Replacing the ids of course.

----------

## element432

I believe I tried this, but I don't remember so I'll try again once I get home haha. Thanks!

----------

## Anon-E-moose

Are you unbinding it, before you try and rebind it to vfio?

----------

## element432

Whenever I try to manually unbind it when it is bound to Nvidia, it just hangs and sometimes causes it to crash.

----------

## Anon-E-moose

I have an nvidia and radeon now, so it's a little different, since I can now blacklist the radeon card.

BUT when I was using 2 nvidia cards I had to do this

echo 0000:02:00.0 > /sys/bus/pci/drivers/nouveau/unbind

echo 0000:02:00.0 > /sys/bus/pci/devices/0000:02:00.0/driver/unbind

First unbind from nouveau (should be the same if using nvidia drivers)

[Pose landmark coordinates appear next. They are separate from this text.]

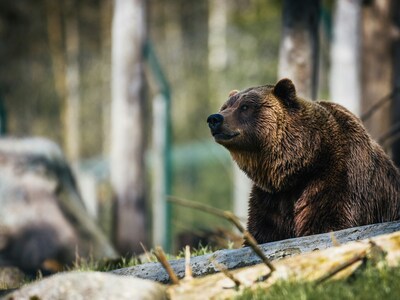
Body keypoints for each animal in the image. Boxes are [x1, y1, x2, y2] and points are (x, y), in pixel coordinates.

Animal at [208, 78, 400, 244]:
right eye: (225, 106)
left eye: (245, 106)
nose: (215, 118)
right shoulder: (272, 198)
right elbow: (263, 231)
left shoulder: (338, 176)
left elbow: (327, 222)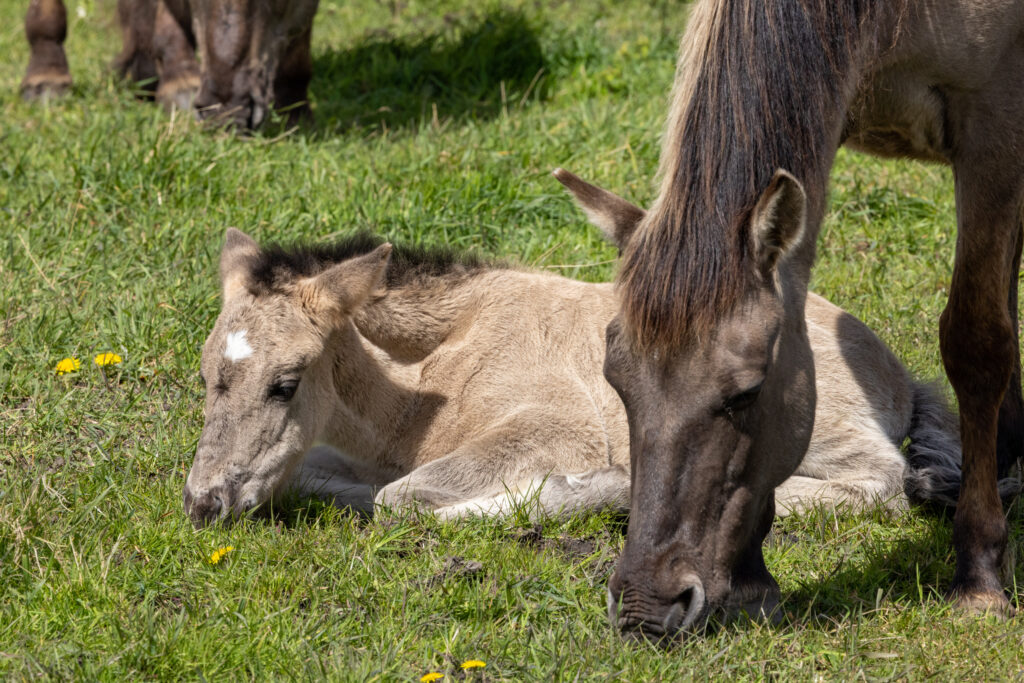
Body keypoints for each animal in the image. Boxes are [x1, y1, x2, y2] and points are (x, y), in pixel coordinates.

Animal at [184, 187, 974, 524]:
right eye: (206, 376)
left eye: (286, 383)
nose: (201, 503)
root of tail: (892, 367)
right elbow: (320, 479)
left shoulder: (553, 424)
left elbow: (403, 500)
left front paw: (565, 493)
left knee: (879, 481)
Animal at [602, 0, 1024, 634]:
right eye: (616, 382)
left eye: (745, 394)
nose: (646, 608)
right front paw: (753, 583)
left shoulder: (994, 128)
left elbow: (977, 341)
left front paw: (978, 575)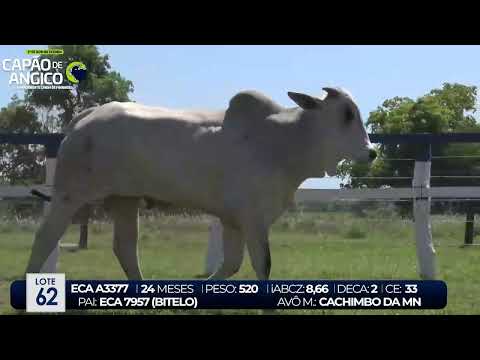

then unbind the device itself.

If that doesn't work, don't know what else to tell you.

----------

## element432

I definitely didn't try unbinding from Nvidia first so I'll try that. I was almost at the point of just picking up a cheap Radeon card for the host haha.

----------

## Anon-E-moose

Radeon is definitely an easier pass through than nvidia, even if you had 2 radeon cards.

----------

## element432

Thanks! That worked for me, may eventually change to a radeon card in the future though haha.

----------